The observant reader will now notice we have again missed something: the length checks with regards to the database column widths. Just as we had to deal with that for simple value objects, we have to deal with it here. I'm going to leave it as an exercise to the reader.

Speaking of databases, there are a few more things to think about when dealing with @Embeddable value objects: column names and nullability.

Normally, you specify the column names inside the embeddable using the @Column annotation. If you leave it out, the column names are derived from the field names. This may be enough for you, but in some cases you may find yourself using the same value object in different entities, with columns that have different names. In this case, you have to rely on the @AttributeOverride annotation (check it out if you are not familiar with it).

Nullability has to do with how you are going to persist the state where your value object is null. For simple value objects that was easy - just store NULL in the database column. For complex value objects being stored in a collection this is also easy - just leave the value object out. For complex value objects being stored in fields, you have to check your JPA implementation.

Hibernate, by default, will write NULL to all the columns if the field is null. Likewise, when reading from the database, if all columns are NULL Hibernate will set the field to null. This is normally fine, provided that you don't actually want to have a value object instance whose fields are all set to null.
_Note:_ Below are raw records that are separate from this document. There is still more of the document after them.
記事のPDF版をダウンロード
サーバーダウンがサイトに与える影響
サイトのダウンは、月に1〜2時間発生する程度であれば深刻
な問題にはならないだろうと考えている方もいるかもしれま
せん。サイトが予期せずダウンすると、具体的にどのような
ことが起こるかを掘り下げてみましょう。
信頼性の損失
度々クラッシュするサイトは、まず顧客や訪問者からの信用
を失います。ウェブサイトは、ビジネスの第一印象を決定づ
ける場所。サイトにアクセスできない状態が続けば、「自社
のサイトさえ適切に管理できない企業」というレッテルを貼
This also means that even though your value object may require one or more of its fields to not be null, the database table must allow nulls in that column or columns if the entire value object can be null.

Finally, if you end up having an @Embeddable class extending another @Embeddable class, remember to add the @MappedSuperclass annotation to the parent class. If you leave it out, everything in your parent class will be ignored. This will lead to some strange behavior and lost data that is not obvious to debug.

As you can see, the underlying database and persistence technology is even more present in the implementation of our complex value objects than it was for simple value objects. From a productivity perspective, this is an acceptable tradeoff in my opinion. It is possible to write the domain objects completely unaware of how they are persisted, but that will then require a lot more work in the repositories - work you would have to do yourself. Unless you have a really good reason, it is often not worth the effort (it is an interesting learning experience, though, so if you have the interest and the time then by all means give it a shot).